In Table 2, among the numerical values indicating the blending amount of each component contained in the photosensitive resin composition, the numerical values outside parentheses are the weight parts of each component when the alkali-soluble resin is 100 parts by weight. The numerical value in each shows the compounding ratio (mass%) of each component when the total solid content (namely, component except a solvent) of a resin composition is 100 mass%.
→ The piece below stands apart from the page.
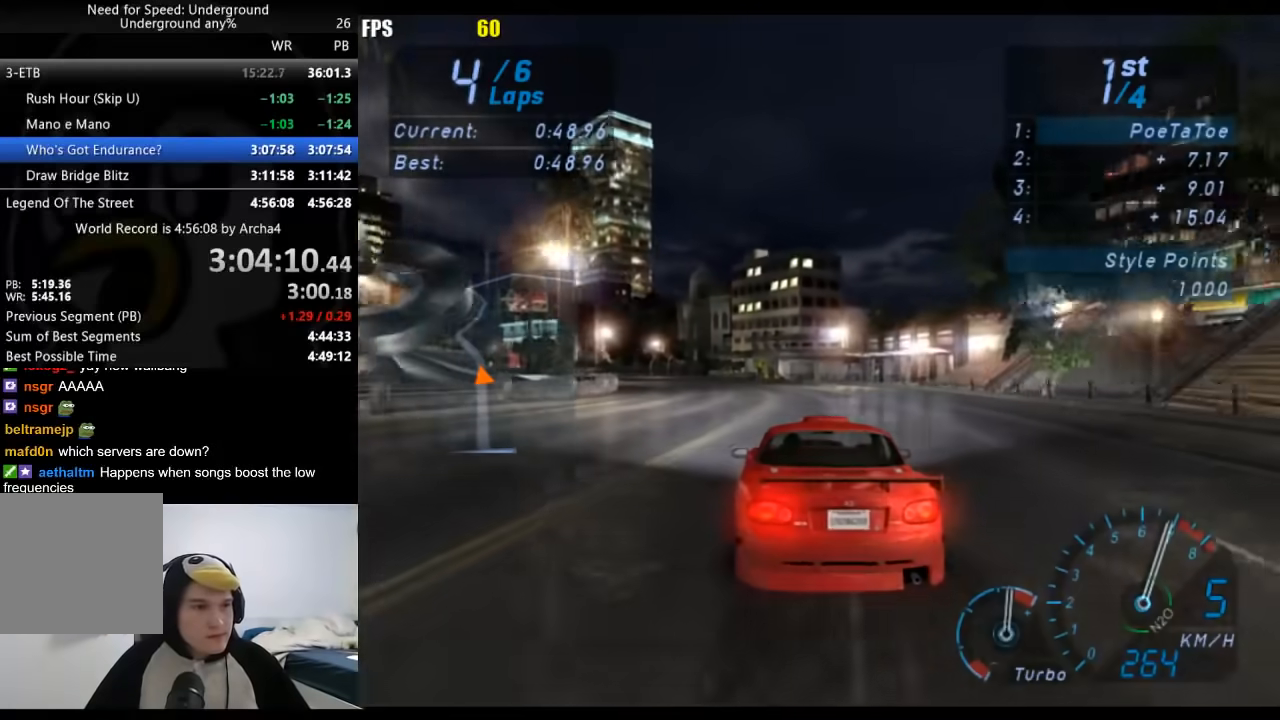
{"buttons": [], "left_stick": "down-left", "right_stick": "center", "events": []}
As shown in Table 2, Examples 3 and 4 showed excellent stability over time. Moreover, about Example 3, 4, it has been confirmed that the cured film formed using a photosensitive resin composition shows sufficient mechanical characteristics. In particular, in Examples 3 and 4, the cured film obtained by curing the photosensitive resin composition at 200 ° C. for 90 minutes has a tensile elongation of 10 or more, and in terms of tensile elongation compared to Comparative Example 1. It was excellent from.

This application claims priority based on Japanese Patent Application No. 2014-058128 filed on March 20, 2014, the entire disclosure of which is incorporated herein.

Claims

A photosensitive resin composition used to form a permanent film,
An alkali-soluble resin;
A photosensitizer,
Including
For a varnish obtained by dissolving the photosensitive resin composition in an organic solvent so as to have a solid content of 30%, the initial viscosity at 25 ° C. before storage is η 0 and the product is stored for 7 days at a temperature of 40 ± 1 ° C. The viscosity at 25 ° C. is η 1 and η 1 / η 0 is 3.0 or less,
Maximum exotherm of DSC curve obtained when the temperature is raised from 30 ° C. to 300 ° C. using a differential scanning calorimeter after irradiation with g + h + i line at 300 mJ / cm 2 under the condition of a temperature rising rate of 10 ° C./min. the photosensitive resin composition peak temperatures T 1 is 185 ° C. or less at the peak.
In the photosensitive resin composition of Claim 1,
A photosensitive resin composition further comprising a photobase generator.
In the photosensitive resin composition of Claim 2,
Content of the said photobase generator is a photosensitive resin composition which is 0.1 to 10 mass% with respect to the whole solid of the said photosensitive resin composition.
In the photosensitive resin composition according to any one of claims 1 to 3,
The alkali-soluble resin is a photosensitive resin composition containing a cyclic olefin-based resin.
In the photosensitive resin composition according to any one of claims 1 to 4,
The alkali-soluble resin is a photosensitive resin composition containing a polymer containing an oxetanyl group.
An electronic device comprising a cured film of the photosensitive resin composition according to any one of claims 1 to 5.